# Baby APHS YAAAAYYYY



## leggy (Jan 18, 2007)

my babies are 10 days old ,and i thought i had 2 ,today the female let me look in through the hide opening and theres 3 babies.its my first time at breeding them im soooo happy.


----------



## feorag (Jul 31, 2007)

Congratulations! Pictures asap please!!!


----------



## Catherine896 (Jul 27, 2007)

Aww congrats


----------



## Henry-flash (Oct 13, 2006)

Congratulations, Alison.
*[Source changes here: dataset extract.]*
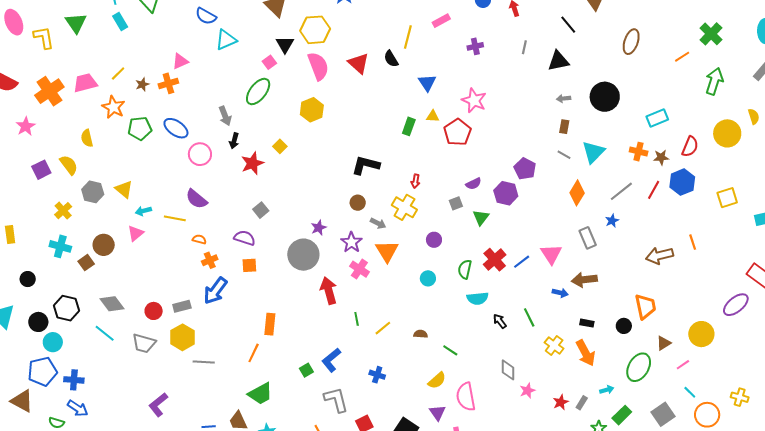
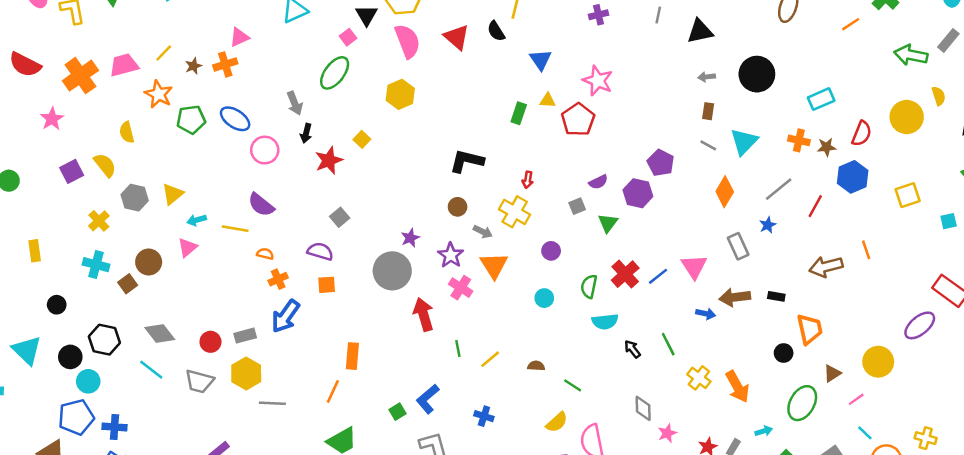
green arrow: (714, 81) -> (911, 55), moved, turned -96
yellow triangle: (124, 189) -> (173, 194), turned 42
red line: (654, 190) -> (815, 206), moved
black rectangle: (587, 323) -> (776, 296), moved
I can't wait for pics: victory:


----------



## ukgeckos (Apr 11, 2007)

well done, Im loving my APH and cant wait to breed her!!!
Good luck!


----------



## gecko-kus (Aug 15, 2007)

well done... we're hoping to see some long earred by the end of the week.

hoglets are soooo cute:flrt:


----------



## PRS (Dec 31, 2007)

This is stupid question but what are they lol?


----------



## PRS (Dec 31, 2007)

and congratz btw


----------



## PRS (Dec 31, 2007)

*Slap myself* aph african pygmy hedgehog?


----------



## leggy (Jan 18, 2007)

africian pygmy hedgehogs lol


----------



## crazysnakedude (Jul 1, 2005)

are u planning on selling the pygymy's or long ears? been looking to get some more
Mike


----------



## leggy (Jan 18, 2007)

Will Sell males but will hopfully have more this yr and will sell both sexes next time: victory:


----------



## l1zardchick (Aug 12, 2006)

congrats are they easy to keep ?


----------



## leggy (Jan 18, 2007)

Yes thay are very easy: victory: Sadly mummy hog eat baby number 3 last week it was a lovely albino


----------



## thehoghut (Dec 6, 2007)

Don't forget some piccies: victory:


----------



## leggy (Jan 18, 2007)

im not risking pics till they start coming out the nest after ones been lost its just not worth the risk.will post some soon as i get them.: victory:


----------



## l1zardchick (Aug 12, 2006)

leggy said:


> Yes thay are very easy: victory: Sadly mummy hog eat baby number 3 last week it was a lovely albino


oh no bless poor thing xxxx


----------



## 2manydogs (Oct 23, 2007)

any pics yet


----------



## leggy (Jan 18, 2007)

the albino is female i found out today so thats a keeper.: victory:the dark one wont uncurl so cant sex it yet.pics have been taken but cannot find cable.:bash:


----------



## serz (May 8, 2006)

i would love a normal female. bet they are soooo cute  congrats hunny


----------



## mrhoyo (Mar 29, 2007)

hi,my girlfriend is wanting an aph and i just wondered if you were selling any?


----------



## leggy (Jan 18, 2007)

think she pmd me.no the baby left is promised,and i dont know whether im having another litter this year or next spring,and im starting to get a waiting list already. try pgymyhogs uk or preloved.


----------



## serz (May 8, 2006)

im getting my little guy on sunday cant wait  have you got any pics of your hogs housing so i can check i got everything i need


----------